- Black Point
- Coordinates: 34°36′49″S 137°53′24″E﻿ / ﻿34.613549°S 137.890092°E
- Population: 64 (SAL 2021)
- Established: 27 May 1999
- Postcode(s): 5571
- Time zone: ACST (UTC+9:30)
- • Summer (DST): ACST (UTC+10:30)
- Location: 72 km (45 mi) northwest of Adelaide
- LGA(s): Yorke Peninsula Council
- Region: Yorke and Mid North
- County: Fergusson
- State electorate(s): Narungga
- Federal division(s): Grey
| Mean max temp | Mean min temp | Annual rainfall |
| 21.9 °C 71 °F | 11.3 °C 52 °F | 504.0 mm 19.8 in |
Suburbs around Black Point:
| Pine Point | Gulf St Vincent | Gulf St Vincent |
| Pine Point | Black Point | Gulf St Vincent |
| Port Julia | Port Julia | Gulf St Vincent |
- Footnotes: Location Adjoining localities

= Black Point, South Australia =

Black Point is a locality in the Australian state of South Australia located on the east coast of Yorke Peninsula about 72 km northwest of the state capital of Adelaide.

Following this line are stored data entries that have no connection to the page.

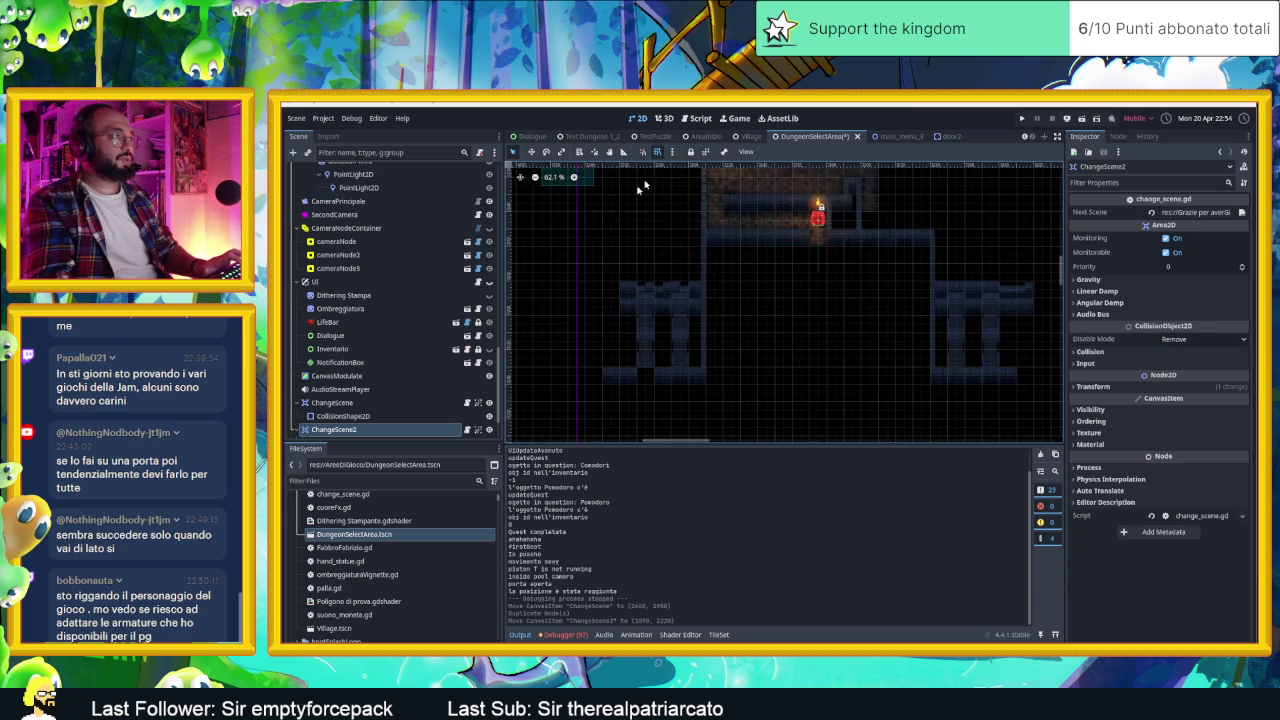
mouse_move(583, 179)
mouse_down()
mouse_move(729, 294)
mouse_move(789, 246)
mouse_move(830, 300)
mouse_up()
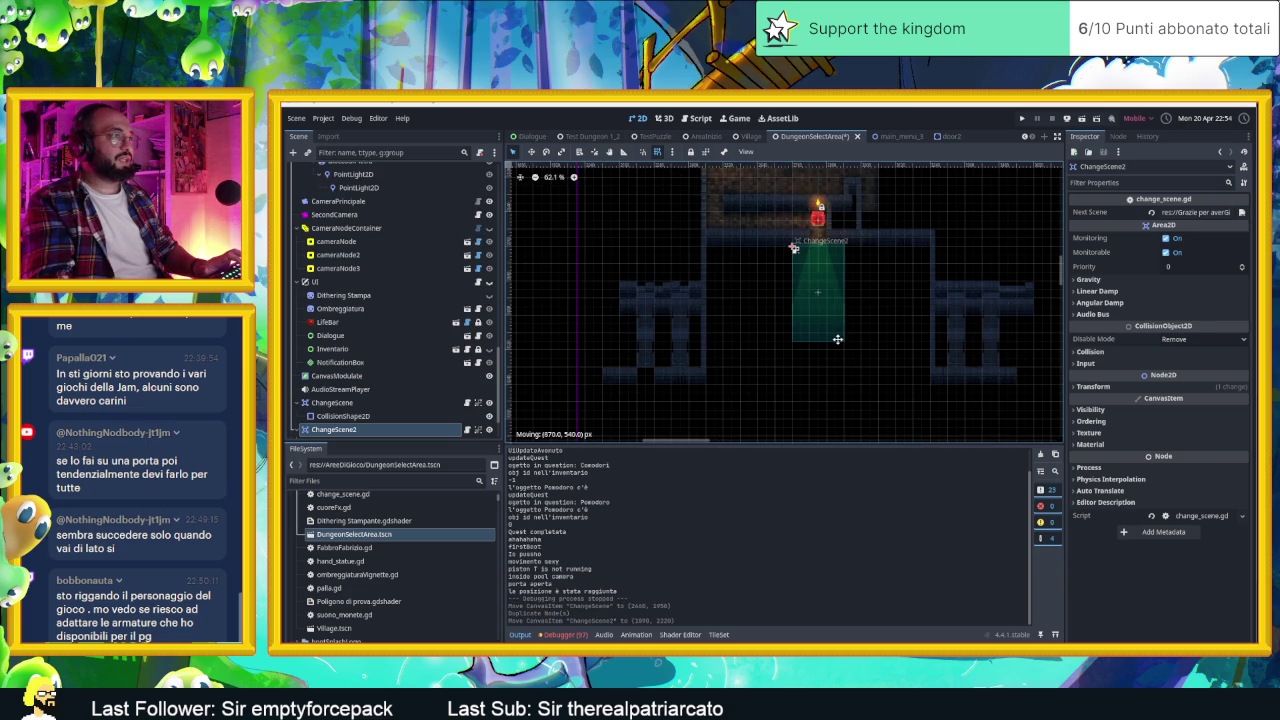
scroll(830, 300, up, 5)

Black Point consists of an area of land bounded to the west by the St Vincent Highway and to the east by Gulf St Vincent where the coastline forms a bay gazetted as Port Alfred which faces to the north-east and concludes in the headland gazetted both as Black Point and the Narungga word, Gudliwardi.

Its boundaries were created in May 1999 for the “long established name” and includes the Black Point Shack Site. The name was derived from the headland on the coastline which was named by a Stephen Goldsworthy on 10 October 1854.

As of 2015, the majority land use within the locality is agriculture. A secondary land use is conservation which concerns the strip of land immediately adjoining the coastline. Tertiary uses include the use of land along the Port Alfred coastline for both residential use and short-term tourist accommodation with the latter being provided in the form of a caravan park.

Black Point is located within the federal division of Grey, the state electoral district of Narungga and the local government area of the Yorke Peninsula Council.